| Passage to read |

»»

3.2. Data Collection

The geometrical design seeks effective methods to visualize and, if necessary, modify the geometrical representations of solid shapes [37]. Thus, construction representations are suitable to build and transform models using high-level engineering parameters, such as distances, angles, radii and coordinate systems. For this reason, architecture makes use of spatial measurement systems. In this work, three survey methods were used: (1) traditional range survey techniques, e.g., laser meter and tape meter; (2) TLS and total station and (3) photogrammetry using a reflex camera. Short-range digital photogrammetry measures directly from photos captured at close range. The model is based on the central perspective projection and the coordinate system is arbitrarily placed in the object space, and instead the origin is located in the center of the perspective camera. The methods have been defined numerous times [38,39,40] and defined in detail the parameters camera calibration, resection, intersection and coplanarity [41]. TLS is the most widely used data acquisition technique today. It differs from the Laser Imaging Detection and Ranging (LIDAR) since it operates on an airborne platform. Its methodology is based on calculating the distance between the laser and the object. This procedure is developed using the time-of-flight method or through the transmitted and received wave of the signal [42]. The method performs a sweep of the entire surface capturing thousands of points in a coordinate system (x, y, z), obtaining the range cloud. The classic measurements were used to compare the wall thicknesses with TLS data, which were captured using a Leica ScanStation C10 [43]. Although this laser scanner had a 4-Megapixel embedded camera to map colors onto the point cloud data, a NCTech Istar [44] camera was used because of its higher resolution and HDR imaging.

On the other hand, a Leica Flexline TS02 total station with 2 mm accuracy [45] was used to record the coordinates of the GCPs on the façade. Furthermore, a Leica Disto S910 laser distance meter was used as an auxiliary piece of equipment. Its ±1.00 mm accuracy and 0.5 m in 300 m make it usable in research works [46,47]. Ten control points spread out on the façade were recorded (see Figure 2). These points should be identifiable in the subsequent photographs for SfM. GCPs above 2 m high were recorded on the upper frieze by means of natural targets.

««

Data records
»»

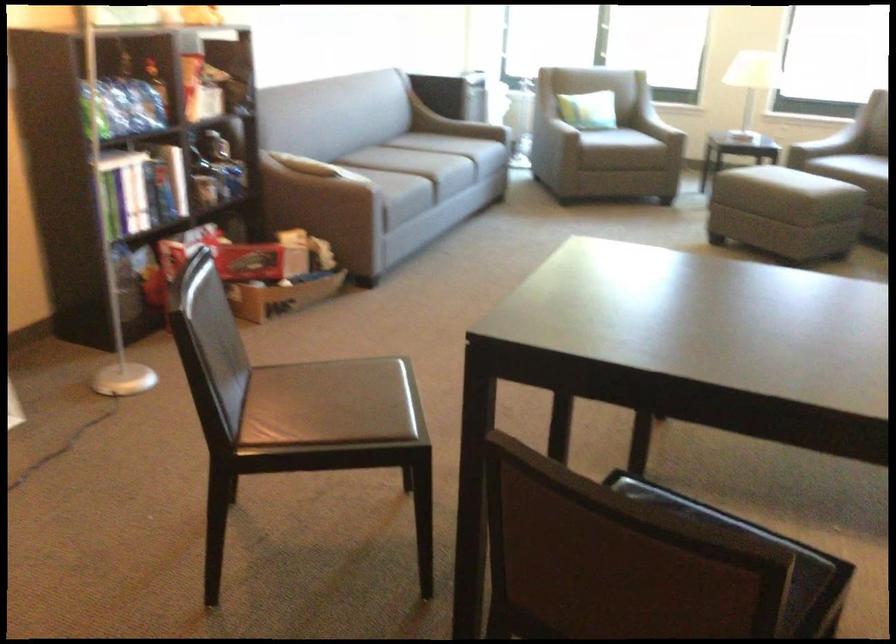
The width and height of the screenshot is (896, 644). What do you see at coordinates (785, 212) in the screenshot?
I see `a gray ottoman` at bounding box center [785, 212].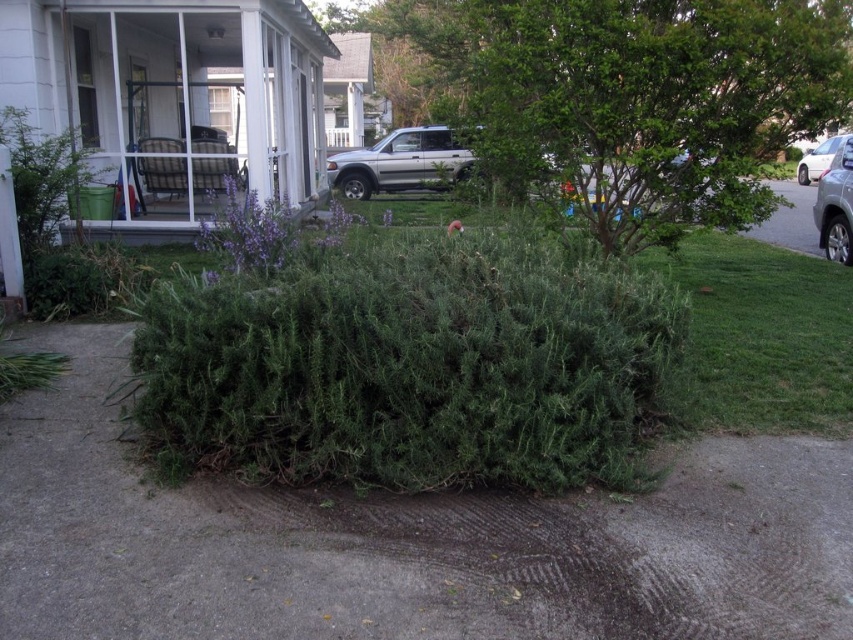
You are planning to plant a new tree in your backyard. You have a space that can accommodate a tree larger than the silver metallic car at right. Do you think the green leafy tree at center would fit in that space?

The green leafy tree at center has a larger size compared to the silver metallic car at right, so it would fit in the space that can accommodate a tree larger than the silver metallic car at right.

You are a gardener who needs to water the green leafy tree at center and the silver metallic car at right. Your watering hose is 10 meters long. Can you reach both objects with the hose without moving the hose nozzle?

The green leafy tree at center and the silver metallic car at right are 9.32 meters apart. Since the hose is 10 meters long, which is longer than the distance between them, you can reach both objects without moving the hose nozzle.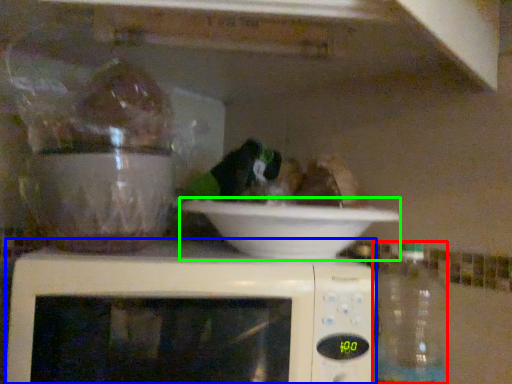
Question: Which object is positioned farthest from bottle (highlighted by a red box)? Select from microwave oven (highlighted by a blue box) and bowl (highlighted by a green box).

««

| Set of tasks |
a – Condense the paragraph of the data collection section that begins "On the other hand, a Leica Flexline TS02" into a short bulleted list that keeps its main facts.
b – Reproduce word for word the portion of the data collection section starting at "On the other" and ending at "of natural targets.".
None of these rows is needed for the work here.

| Expected responses |
a –
- A Leica Flexline TS02 total station (2 mm accuracy) recorded the coordinates of the GCPs on the façade.
- A Leica Disto S910 laser distance meter (±1.00 mm accuracy) served as auxiliary equipment.
- Ten control points spread across the façade were recorded, and they should be identifiable in later photographs for SfM.
- GCPs higher than 2 m were recorded on the upper frieze using natural targets.

b –
On the other hand, a Leica Flexline TS02 total station with 2 mm accuracy [45] was used to record the coordinates of the GCPs on the façade. Furthermore, a Leica Disto S910 laser distance meter was used as an auxiliary piece of equipment. Its ±1.00 mm accuracy and 0.5 m in 300 m make it usable in research works [46,47]. Ten control points spread out on the façade were recorded (see Figure 2). These points should be identifiable in the subsequent photographs for SfM. GCPs above 2 m high were recorded on the upper frieze by means of natural targets.